━━ SOURCE DATA ━━

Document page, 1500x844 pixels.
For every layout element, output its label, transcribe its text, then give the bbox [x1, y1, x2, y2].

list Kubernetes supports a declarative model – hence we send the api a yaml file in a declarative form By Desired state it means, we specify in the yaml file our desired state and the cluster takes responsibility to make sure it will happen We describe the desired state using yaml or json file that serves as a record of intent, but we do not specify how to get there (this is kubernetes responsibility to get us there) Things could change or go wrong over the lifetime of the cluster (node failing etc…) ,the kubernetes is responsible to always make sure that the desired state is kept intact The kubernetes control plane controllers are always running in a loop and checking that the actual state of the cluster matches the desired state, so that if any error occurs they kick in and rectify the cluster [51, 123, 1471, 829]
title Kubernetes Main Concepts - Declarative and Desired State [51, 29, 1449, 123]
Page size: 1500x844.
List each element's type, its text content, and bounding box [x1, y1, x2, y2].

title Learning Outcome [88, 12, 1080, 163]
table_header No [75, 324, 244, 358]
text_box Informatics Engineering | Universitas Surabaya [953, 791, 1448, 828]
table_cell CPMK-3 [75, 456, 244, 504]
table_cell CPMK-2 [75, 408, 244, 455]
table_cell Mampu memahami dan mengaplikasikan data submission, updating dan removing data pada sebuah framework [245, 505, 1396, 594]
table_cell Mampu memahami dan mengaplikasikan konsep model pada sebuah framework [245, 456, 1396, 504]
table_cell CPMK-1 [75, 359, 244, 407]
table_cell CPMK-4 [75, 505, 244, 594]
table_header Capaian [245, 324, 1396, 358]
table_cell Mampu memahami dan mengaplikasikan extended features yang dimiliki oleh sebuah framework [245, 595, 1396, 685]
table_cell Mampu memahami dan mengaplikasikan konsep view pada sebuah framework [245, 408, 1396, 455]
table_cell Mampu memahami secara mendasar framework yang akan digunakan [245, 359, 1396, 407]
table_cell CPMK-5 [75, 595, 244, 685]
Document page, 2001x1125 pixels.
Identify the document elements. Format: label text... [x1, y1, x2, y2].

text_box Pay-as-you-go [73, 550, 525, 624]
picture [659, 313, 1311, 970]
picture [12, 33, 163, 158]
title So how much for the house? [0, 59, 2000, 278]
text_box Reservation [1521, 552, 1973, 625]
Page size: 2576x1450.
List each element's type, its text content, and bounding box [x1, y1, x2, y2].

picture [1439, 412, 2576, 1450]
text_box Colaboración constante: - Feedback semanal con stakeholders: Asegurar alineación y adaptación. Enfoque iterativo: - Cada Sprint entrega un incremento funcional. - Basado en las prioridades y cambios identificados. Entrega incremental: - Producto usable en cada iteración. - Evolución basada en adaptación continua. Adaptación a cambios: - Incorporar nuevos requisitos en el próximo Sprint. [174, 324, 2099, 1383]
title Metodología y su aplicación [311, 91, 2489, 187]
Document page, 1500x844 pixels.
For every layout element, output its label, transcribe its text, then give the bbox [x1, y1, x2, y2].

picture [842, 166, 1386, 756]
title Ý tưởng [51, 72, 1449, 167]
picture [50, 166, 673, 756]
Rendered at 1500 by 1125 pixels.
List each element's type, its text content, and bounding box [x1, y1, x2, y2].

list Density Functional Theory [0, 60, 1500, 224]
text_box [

━━━

WHAT YOU NEED TO DO:
With nothing left out, copy every record exactly.

ANSWER BOX:
Document page, 1500x844 pixels.
For every layout element, output its label, transcribe its text, then give the bbox [x1, y1, x2, y2].

list Kubernetes supports a declarative model – hence we send the api a yaml file in a declarative form By Desired state it means, we specify in the yaml file our desired state and the cluster takes responsibility to make sure it will happen We describe the desired state using yaml or json file that serves as a record of intent, but we do not specify how to get there (this is kubernetes responsibility to get us there) Things could change or go wrong over the lifetime of the cluster (node failing etc…) ,the kubernetes is responsible to always make sure that the desired state is kept intact The kubernetes control plane controllers are always running in a loop and checking that the actual state of the cluster matches the desired state, so that if any error occurs they kick in and rectify the cluster [51, 123, 1471, 829]
title Kubernetes Main Concepts - Declarative and Desired State [51, 29, 1449, 123]
Page size: 1500x844.
List each element's type, its text content, and bounding box [x1, y1, x2, y2].

title Learning Outcome [88, 12, 1080, 163]
table_header No [75, 324, 244, 358]
text_box Informatics Engineering | Universitas Surabaya [953, 791, 1448, 828]
table_cell CPMK-3 [75, 456, 244, 504]
table_cell CPMK-2 [75, 408, 244, 455]
table_cell Mampu memahami dan mengaplikasikan data submission, updating dan removing data pada sebuah framework [245, 505, 1396, 594]
table_cell Mampu memahami dan mengaplikasikan konsep model pada sebuah framework [245, 456, 1396, 504]
table_cell CPMK-1 [75, 359, 244, 407]
table_cell CPMK-4 [75, 505, 244, 594]
table_header Capaian [245, 324, 1396, 358]
table_cell Mampu memahami dan mengaplikasikan extended features yang dimiliki oleh sebuah framework [245, 595, 1396, 685]
table_cell Mampu memahami dan mengaplikasikan konsep view pada sebuah framework [245, 408, 1396, 455]
table_cell Mampu memahami secara mendasar framework yang akan digunakan [245, 359, 1396, 407]
table_cell CPMK-5 [75, 595, 244, 685]
Document page, 2001x1125 pixels.
Identify the document elements. Format: label text... [x1, y1, x2, y2].

text_box Pay-as-you-go [73, 550, 525, 624]
picture [659, 313, 1311, 970]
picture [12, 33, 163, 158]
title So how much for the house? [0, 59, 2000, 278]
text_box Reservation [1521, 552, 1973, 625]
Page size: 2576x1450.
List each element's type, its text content, and bounding box [x1, y1, x2, y2].

picture [1439, 412, 2576, 1450]
text_box Colaboración constante: - Feedback semanal con stakeholders: Asegurar alineación y adaptación. Enfoque iterativo: - Cada Sprint entrega un incremento funcional. - Basado en las prioridades y cambios identificados. Entrega incremental: - Producto usable en cada iteración. - Evolución basada en adaptación continua. Adaptación a cambios: - Incorporar nuevos requisitos en el próximo Sprint. [174, 324, 2099, 1383]
title Metodología y su aplicación [311, 91, 2489, 187]
Document page, 1500x844 pixels.
For every layout element, output its label, transcribe its text, then give the bbox [x1, y1, x2, y2].

picture [842, 166, 1386, 756]
title Ý tưởng [51, 72, 1449, 167]
picture [50, 166, 673, 756]
Rendered at 1500 by 1125 pixels.
List each element's type, its text content, and bounding box [x1, y1, x2, y2].

list Density Functional Theory [0, 60, 1500, 224]
text_box [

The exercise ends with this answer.